Both implement easyai::Backend, which gives a uniform chat,
reset, set_system, set_sampling, last_was_ctx_full,
ctx_pct surface. You can still construct one directly if you don't
need Session's fluent surface:
easyai::LocalBackend::Config cfg;
cfg.model_path = "...";
cfg.sandbox = "/srv/work";
cfg.extra_tools = { make_acme_tool() }; // new
cfg.system_appendix = "Use formal English."; // new
easyai::LocalBackend be(cfg);
std::string err;
be.init(err);
be.chat("hello", [](const std::string & p){ std::fputs(p.c_str(), stdout); });extra_tools + system_appendix were added at the same time as
Session so the lower-level Backend path stays at parity.
easyai ships as ONE library — libeasyai.so / .dylib. There is no
split between "engine" and "cli" libraries: the same shared object
carries the local Engine, the remote Client, every tool, and Session.

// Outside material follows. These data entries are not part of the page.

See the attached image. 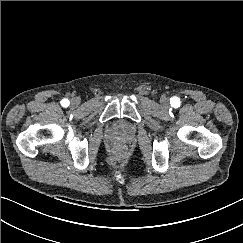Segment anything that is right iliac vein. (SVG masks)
Wrapping results in <instances>:
<instances>
[{"instance_id":"right-iliac-vein-1","label":"right iliac vein","mask_w":243,"mask_h":243,"mask_svg":"<svg viewBox=\"0 0 243 243\" xmlns=\"http://www.w3.org/2000/svg\"><path fill=\"white\" fill-rule=\"evenodd\" d=\"M71 104H72L73 106H76V105L79 104V100H78V99H73V100L71 101Z\"/></svg>"}]
</instances>
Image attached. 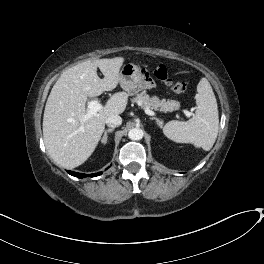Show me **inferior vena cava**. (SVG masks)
Masks as SVG:
<instances>
[{"mask_svg":"<svg viewBox=\"0 0 264 264\" xmlns=\"http://www.w3.org/2000/svg\"><path fill=\"white\" fill-rule=\"evenodd\" d=\"M105 123L107 126L114 128L122 124V118L119 115H112L106 119Z\"/></svg>","mask_w":264,"mask_h":264,"instance_id":"obj_1","label":"inferior vena cava"}]
</instances>
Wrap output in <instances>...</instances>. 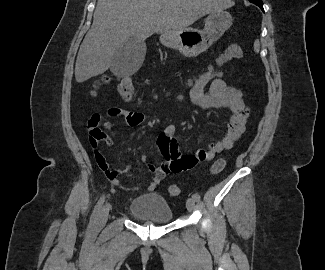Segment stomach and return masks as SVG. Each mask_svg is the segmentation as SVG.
I'll list each match as a JSON object with an SVG mask.
<instances>
[{
	"instance_id": "obj_1",
	"label": "stomach",
	"mask_w": 325,
	"mask_h": 270,
	"mask_svg": "<svg viewBox=\"0 0 325 270\" xmlns=\"http://www.w3.org/2000/svg\"><path fill=\"white\" fill-rule=\"evenodd\" d=\"M231 25L232 17L228 12H210L203 30H186L177 35L162 34L160 41L167 47L178 49L186 57L197 56L216 42Z\"/></svg>"
}]
</instances>
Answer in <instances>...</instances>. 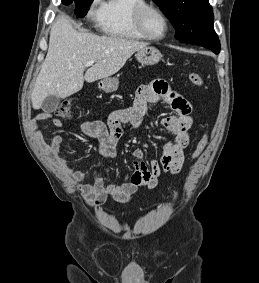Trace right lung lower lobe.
<instances>
[{"label": "right lung lower lobe", "instance_id": "right-lung-lower-lobe-1", "mask_svg": "<svg viewBox=\"0 0 259 283\" xmlns=\"http://www.w3.org/2000/svg\"><path fill=\"white\" fill-rule=\"evenodd\" d=\"M62 2H63V4H66V5H68V4H70V3H72V1H71V0H62Z\"/></svg>", "mask_w": 259, "mask_h": 283}]
</instances>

| You want | Headers | Link |
|---|---|---|
| Anything | #include "easyai/easyai.hpp" or targeted headers (easyai/session.hpp, easyai/engine.hpp, easyai/client.hpp, easyai/tool.hpp, …) |
easyai (alias easyai::easyai) |
Legacy aliases easyai::engine and easyai::cli resolve to the same
unified target so split-layout CMakeLists still work without change.

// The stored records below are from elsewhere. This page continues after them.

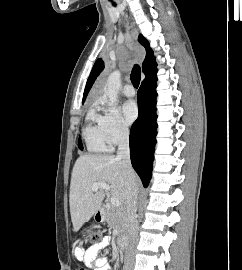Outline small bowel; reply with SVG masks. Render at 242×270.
<instances>
[{
	"instance_id": "1",
	"label": "small bowel",
	"mask_w": 242,
	"mask_h": 270,
	"mask_svg": "<svg viewBox=\"0 0 242 270\" xmlns=\"http://www.w3.org/2000/svg\"><path fill=\"white\" fill-rule=\"evenodd\" d=\"M109 243V239L104 238L100 243L95 244L84 251L79 247H76L75 256L86 264L92 265L95 270H109L110 265L107 262V259L104 257H97L98 252L106 248Z\"/></svg>"
}]
</instances>
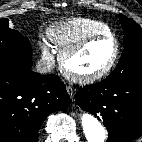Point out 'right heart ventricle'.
Listing matches in <instances>:
<instances>
[{"label": "right heart ventricle", "instance_id": "right-heart-ventricle-1", "mask_svg": "<svg viewBox=\"0 0 142 142\" xmlns=\"http://www.w3.org/2000/svg\"><path fill=\"white\" fill-rule=\"evenodd\" d=\"M106 34H111L108 25L87 18L60 22L48 30V38L61 52L90 36Z\"/></svg>", "mask_w": 142, "mask_h": 142}]
</instances>
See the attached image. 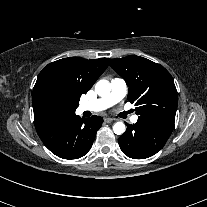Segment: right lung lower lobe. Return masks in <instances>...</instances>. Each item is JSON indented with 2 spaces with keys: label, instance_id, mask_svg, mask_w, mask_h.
<instances>
[{
  "label": "right lung lower lobe",
  "instance_id": "right-lung-lower-lobe-1",
  "mask_svg": "<svg viewBox=\"0 0 207 207\" xmlns=\"http://www.w3.org/2000/svg\"><path fill=\"white\" fill-rule=\"evenodd\" d=\"M102 123L99 116L83 119L73 112L46 117L35 122V128L52 153L64 159H76L90 150Z\"/></svg>",
  "mask_w": 207,
  "mask_h": 207
}]
</instances>
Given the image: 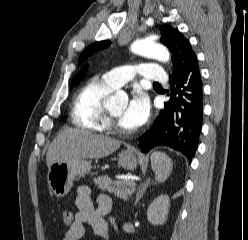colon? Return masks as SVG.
Segmentation results:
<instances>
[{
	"mask_svg": "<svg viewBox=\"0 0 248 240\" xmlns=\"http://www.w3.org/2000/svg\"><path fill=\"white\" fill-rule=\"evenodd\" d=\"M74 212L71 209H64L61 213L62 221L64 225L68 226L71 224L74 218Z\"/></svg>",
	"mask_w": 248,
	"mask_h": 240,
	"instance_id": "obj_1",
	"label": "colon"
}]
</instances>
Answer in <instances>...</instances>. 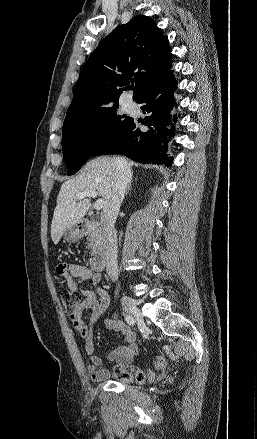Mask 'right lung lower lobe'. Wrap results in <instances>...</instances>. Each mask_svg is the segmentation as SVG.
Segmentation results:
<instances>
[{"mask_svg":"<svg viewBox=\"0 0 257 439\" xmlns=\"http://www.w3.org/2000/svg\"><path fill=\"white\" fill-rule=\"evenodd\" d=\"M176 89L177 82L170 70L137 102L142 104L141 109L147 115L145 121L132 118L118 135L99 146L91 156L119 153L136 162L170 166L173 157H168L166 152L177 121L176 116L172 118L170 115L175 105L173 92Z\"/></svg>","mask_w":257,"mask_h":439,"instance_id":"98d812e1","label":"right lung lower lobe"}]
</instances>
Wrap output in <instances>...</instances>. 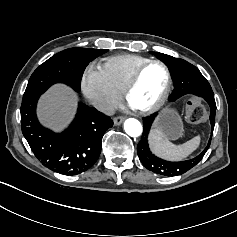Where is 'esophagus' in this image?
<instances>
[{
  "instance_id": "34e87169",
  "label": "esophagus",
  "mask_w": 237,
  "mask_h": 237,
  "mask_svg": "<svg viewBox=\"0 0 237 237\" xmlns=\"http://www.w3.org/2000/svg\"><path fill=\"white\" fill-rule=\"evenodd\" d=\"M124 120H125V117L120 116V117L114 118L113 122H114L115 125H120V124H122V122Z\"/></svg>"
}]
</instances>
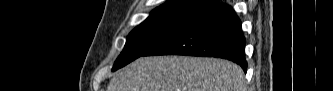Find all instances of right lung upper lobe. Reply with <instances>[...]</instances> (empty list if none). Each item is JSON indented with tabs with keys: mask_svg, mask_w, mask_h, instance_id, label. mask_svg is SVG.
<instances>
[{
	"mask_svg": "<svg viewBox=\"0 0 333 91\" xmlns=\"http://www.w3.org/2000/svg\"><path fill=\"white\" fill-rule=\"evenodd\" d=\"M205 1L206 0H169L155 8L148 18L170 17L191 20L203 12L200 6Z\"/></svg>",
	"mask_w": 333,
	"mask_h": 91,
	"instance_id": "right-lung-upper-lobe-1",
	"label": "right lung upper lobe"
}]
</instances>
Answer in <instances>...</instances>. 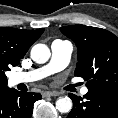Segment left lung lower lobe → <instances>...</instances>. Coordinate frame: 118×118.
Here are the masks:
<instances>
[{"mask_svg": "<svg viewBox=\"0 0 118 118\" xmlns=\"http://www.w3.org/2000/svg\"><path fill=\"white\" fill-rule=\"evenodd\" d=\"M73 108L67 118H118V96L88 91L84 99L69 94Z\"/></svg>", "mask_w": 118, "mask_h": 118, "instance_id": "obj_1", "label": "left lung lower lobe"}]
</instances>
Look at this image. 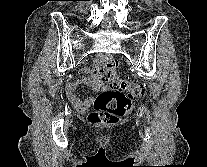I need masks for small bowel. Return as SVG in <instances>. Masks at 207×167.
Instances as JSON below:
<instances>
[{"label":"small bowel","mask_w":207,"mask_h":167,"mask_svg":"<svg viewBox=\"0 0 207 167\" xmlns=\"http://www.w3.org/2000/svg\"><path fill=\"white\" fill-rule=\"evenodd\" d=\"M87 84L91 87V89L94 92H97L100 89V83L98 80L91 78V77H80L76 79L75 81H72L68 83L66 86V95L72 106L78 111V112H85L92 104L94 97L90 96L86 98L83 102L80 101L77 96L75 95V89L82 85Z\"/></svg>","instance_id":"1"}]
</instances>
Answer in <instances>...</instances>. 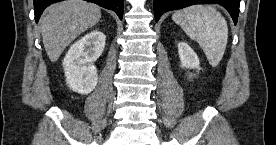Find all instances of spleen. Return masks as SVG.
Segmentation results:
<instances>
[{
  "mask_svg": "<svg viewBox=\"0 0 276 145\" xmlns=\"http://www.w3.org/2000/svg\"><path fill=\"white\" fill-rule=\"evenodd\" d=\"M172 19L199 43L210 65L216 67L225 53L228 40V26L221 13L210 5H192L176 11Z\"/></svg>",
  "mask_w": 276,
  "mask_h": 145,
  "instance_id": "1",
  "label": "spleen"
}]
</instances>
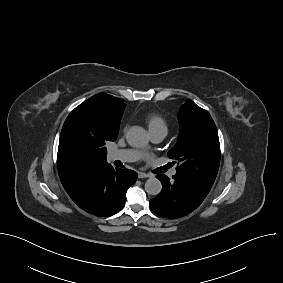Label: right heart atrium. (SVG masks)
<instances>
[{
    "mask_svg": "<svg viewBox=\"0 0 283 283\" xmlns=\"http://www.w3.org/2000/svg\"><path fill=\"white\" fill-rule=\"evenodd\" d=\"M127 128H128V125L126 124V125L124 126L123 130L126 131Z\"/></svg>",
    "mask_w": 283,
    "mask_h": 283,
    "instance_id": "obj_1",
    "label": "right heart atrium"
}]
</instances>
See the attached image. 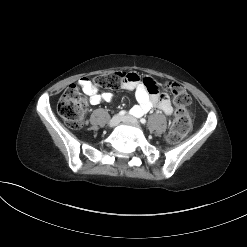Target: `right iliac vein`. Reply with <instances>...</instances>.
Listing matches in <instances>:
<instances>
[{
    "instance_id": "obj_1",
    "label": "right iliac vein",
    "mask_w": 247,
    "mask_h": 247,
    "mask_svg": "<svg viewBox=\"0 0 247 247\" xmlns=\"http://www.w3.org/2000/svg\"><path fill=\"white\" fill-rule=\"evenodd\" d=\"M120 121H121V116L120 115H115L109 121V126L110 127H115L120 123Z\"/></svg>"
}]
</instances>
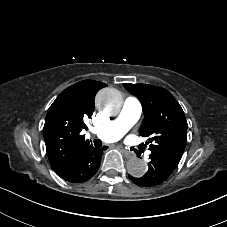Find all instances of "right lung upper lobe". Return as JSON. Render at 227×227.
Returning <instances> with one entry per match:
<instances>
[{"label":"right lung upper lobe","instance_id":"right-lung-upper-lobe-1","mask_svg":"<svg viewBox=\"0 0 227 227\" xmlns=\"http://www.w3.org/2000/svg\"><path fill=\"white\" fill-rule=\"evenodd\" d=\"M106 86L94 80L78 82L60 93L48 109L43 135L48 159L56 173L91 145L80 132L87 129L84 119L94 111L96 93Z\"/></svg>","mask_w":227,"mask_h":227}]
</instances>
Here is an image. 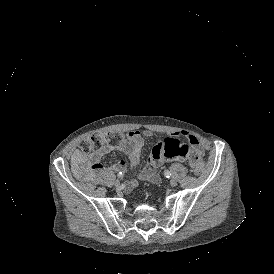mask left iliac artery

find_package(easyai 0.1 REQUIRED)
target_link_libraries(myapp PRIVATE easyai::easyai)(See easyai-server.md for the CMake config files installed by
cmake --install build.)
| Binary | Source | What it demonstrates |
|---|---|---|
easyai-library-demo |
examples/library_demo.cpp |
Smallest possible Session program. Pair with this guide. |
easyai-chat |
examples/chat.cpp |
One-shot remote chat. |
easyai-agent |
examples/agent.cpp |
Custom tool + Engine direct (no Session). |
easyai-recipes |
examples/recipes.cpp |
Tutorial agent — pairs with manual.md. |
easyai-local |
examples/local.cpp |
Reference REPL on LocalBackend. |
easyai-cli |
examples/cli.cpp |
Reference HTTP agent — REPL + shell mode. |
easyai-server |
examples/server.cpp |
Reference HTTP server — /v1/chat/completions, web UI, MCP, metrics. |
easyai-mcp-server |
examples/mcp_server.cpp |
Model Context Protocol provider. |
The bundled easyai-cli and easyai-server are intentionally
non-trivial — they include REPL polish, signal handling, web UI,
preset switching, etc. — but the AI-connection / tools / system-prompt
logic delegates to the lib in every case. When you write your own
binary, follow easyai-library-demo's shape and reach for the larger
demos only when you need a piece of the polish.
Source layout is stable for the 0.1.x line:
| Path | Stability |
|---|---|
include/easyai/session.hpp |
stable — public OpenAI-Python-shape API. |
include/easyai/backend.hpp |
stable — Backend interface + Local/Remote Config. |
include/easyai/tool.hpp |
stable — Tool struct, Builder, args helpers. |
include/easyai/preamble.hpp |
semi-stable — building blocks may grow; existing fns won't change semantics. |
include/easyai/engine.hpp · client.hpp |
semi-stable — fluent setters may grow. |
include/easyai/cli.hpp |
mostly stable — Toolbelt knobs may grow. |
src/** |
internal — no API guarantee. |
We follow spec.md for behavioural contracts. When a contract changes
the spec gets updated in the same PR.